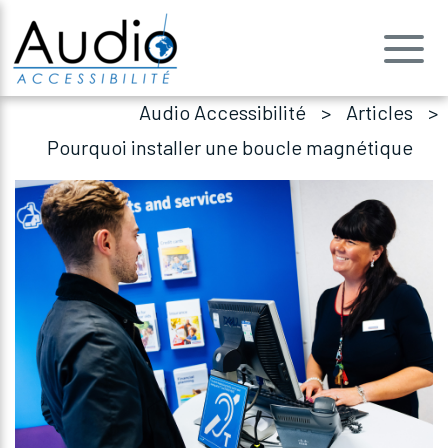
Audio Accessibilité
Articles
Pourquoi installer une boucle magnétique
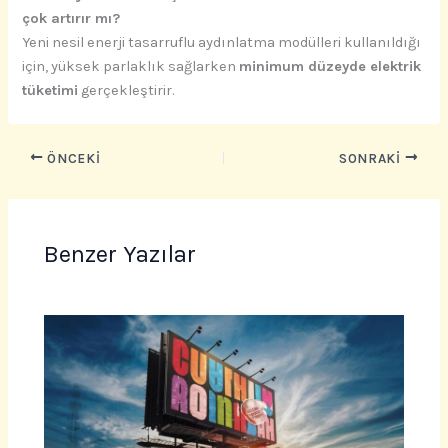
çok artırır mı?
Yeni nesil enerji tasarruflu aydınlatma modülleri kullanıldığı
için, yüksek parlaklık sağlarken
minimum düzeyde elektrik
tüketimi
gerçekleştirir.
ÖNCEKI
SONRAKI
Benzer Yazılar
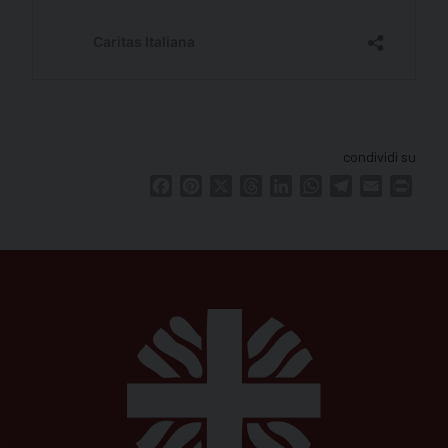
condividi su
Facebook
Pinterest
X
Threads
LinkedIn
WhatsApp
Telegram
Email
Print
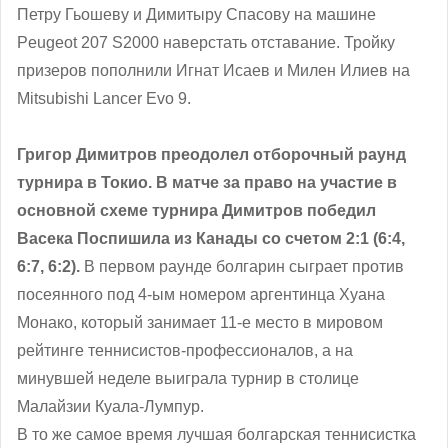
Петру Гьошеву и Димитыру Спасову на машине
Peugeot 207 S2000 наверстать отставание. Тройку
призеров пополнили Игнат Исаев и Милен Илиев на
Mitsubishi Lancer Evo 9.
Григор Димитров преодолел отборочный раунд
турнира в Токио. В матче за право на участие в
основной схеме турнира Димитров победил
Васека Поспишила из Канады со счетом 2:1 (6:4,
6:7, 6:2).
В первом раунде болгарин сыграет против
посеянного под 4-ым номером аргентинца Хуана
Монако, который занимает 11-е место в мировом
рейтинге теннисистов-профессионалов, а на
минувшей неделе выиграла турнир в столице
Малайзии Куала-Лумпур.
В то же самое время лучшая болгарская теннисистка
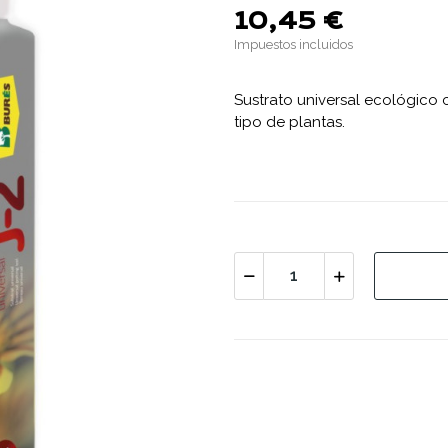
10,45 €
Impuestos incluidos
Sustrato universal ecológico 
tipo de plantas.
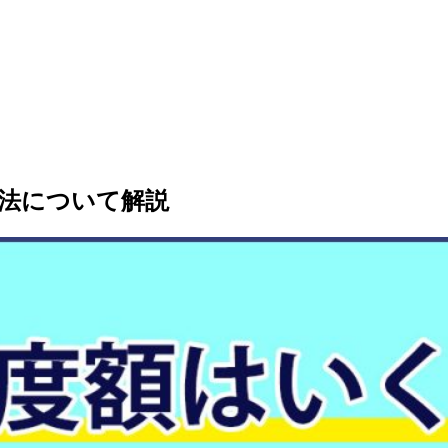
法について解説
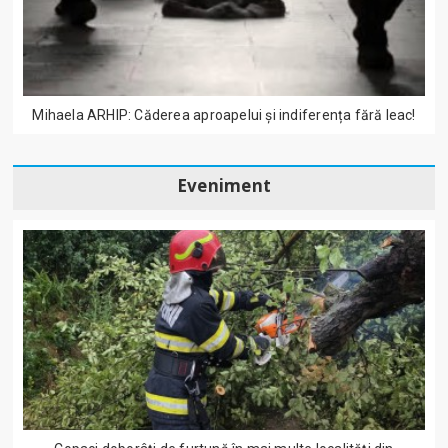
Mihaela ARHIP: Căderea aproapelui și indiferența fără leac!
Eveniment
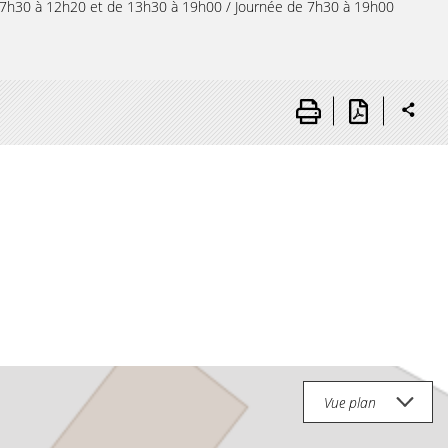
e 7h30 à 12h20 et de 13h30 à 19h00 / Journée de 7h30 à 19h00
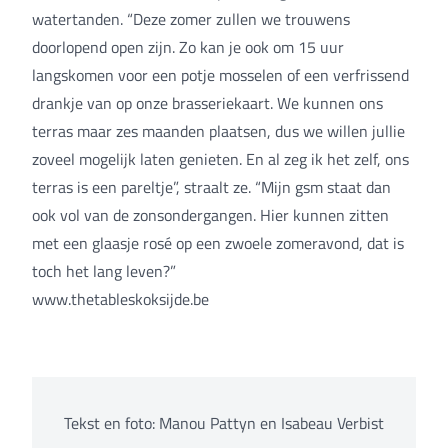
watertanden. “Deze zomer zullen we trouwens
doorlopend open zijn. Zo kan je ook om 15 uur
langskomen voor een potje mosselen of een verfrissend
drankje van op onze brasseriekaart. We kunnen ons
terras maar zes maanden plaatsen, dus we willen jullie
zoveel mogelijk laten genieten. En al zeg ik het zelf, ons
terras is een pareltje”, straalt ze. “Mijn gsm staat dan
ook vol van de zonsondergangen. Hier kunnen zitten
met een glaasje rosé op een zwoele zomeravond, dat is
toch het lang leven?”
ww
w.thetableskoksijde.be
Tekst en foto: Manou Pattyn en Isabeau Verbist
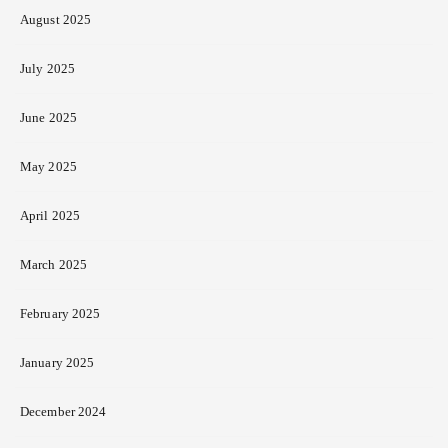
August 2025
July 2025
June 2025
May 2025
April 2025
March 2025
February 2025
January 2025
December 2024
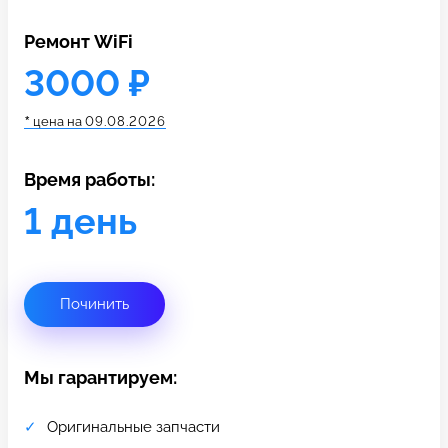
c 10:00 до 21:00
Ремонт WiFi
3000 ₽
Связаться с нами
*
цена на
09.08.2026
Время работы:
1 день
Починить
Мы гарантируем:
Оригинальные запчасти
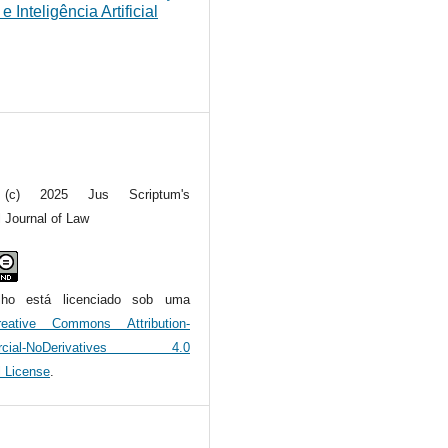
 Inteligência Artificial
t (c) 2025 Jus Scriptum's
l Journal of Law
alho está licenciado sob uma
reative Commons Attribution-
rcial-NoDerivatives 4.0
l License
.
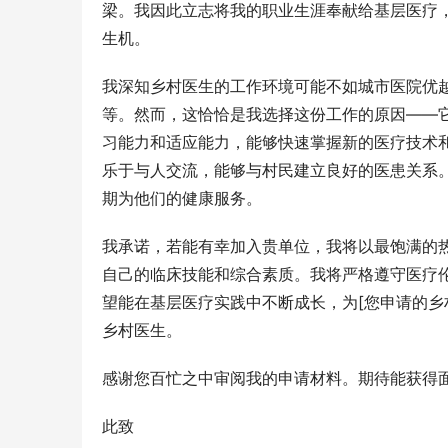
梁。我因此立志将我的职业生涯奉献给基层医疗
生机。
我深知乡村医生的工作环境可能不如城市医院优
等。然而，这恰恰是我选择这份工作的原因——
习能力和适应能力，能够快速掌握新的医疗技术
乐于与人交流，能够与村民建立良好的医患关系
期为他们的健康服务。
我承诺，若能有幸加入贵单位，我将以最饱满的
自己的临床技能和综合素质。我将严格遵守医疗
望能在基层医疗实践中不断成长，为[您申请的乡
乡村医生。
感谢您百忙之中审阅我的申请材料。期待能获得
此致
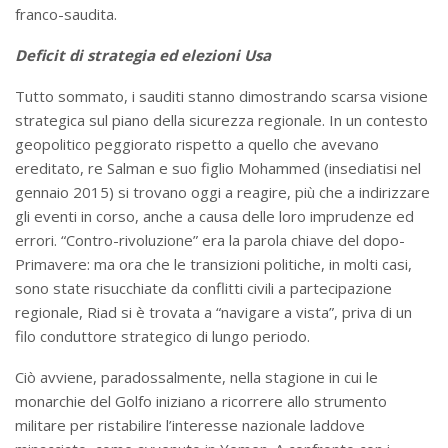
franco-saudita.
Deficit di strategia ed elezioni Usa
Tutto sommato, i sauditi stanno dimostrando scarsa visione
strategica sul piano della sicurezza regionale. In un contesto
geopolitico peggiorato rispetto a quello che avevano
ereditato, re Salman e suo figlio Mohammed (insediatisi nel
gennaio 2015) si trovano oggi a reagire, più che a indirizzare
gli eventi in corso, anche a causa delle loro imprudenze ed
errori. “Contro-rivoluzione” era la parola chiave del dopo-
Primavere: ma ora che le transizioni politiche, in molti casi,
sono state risucchiate da conflitti civili a partecipazione
regionale, Riad si è trovata a “navigare a vista”, priva di un
filo conduttore strategico di lungo periodo.
Ciò avviene, paradossalmente, nella stagione in cui le
monarchie del Golfo iniziano a ricorrere allo strumento
militare per ristabilire l’interesse nazionale laddove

### [Task statement]
The required answer is each line of the data in which the word "terras" appears.

### [Final answer]
terras maar zes maanden plaatsen, dus we willen jullie
terras is een pareltje”, straalt ze. “Mijn gsm staat dan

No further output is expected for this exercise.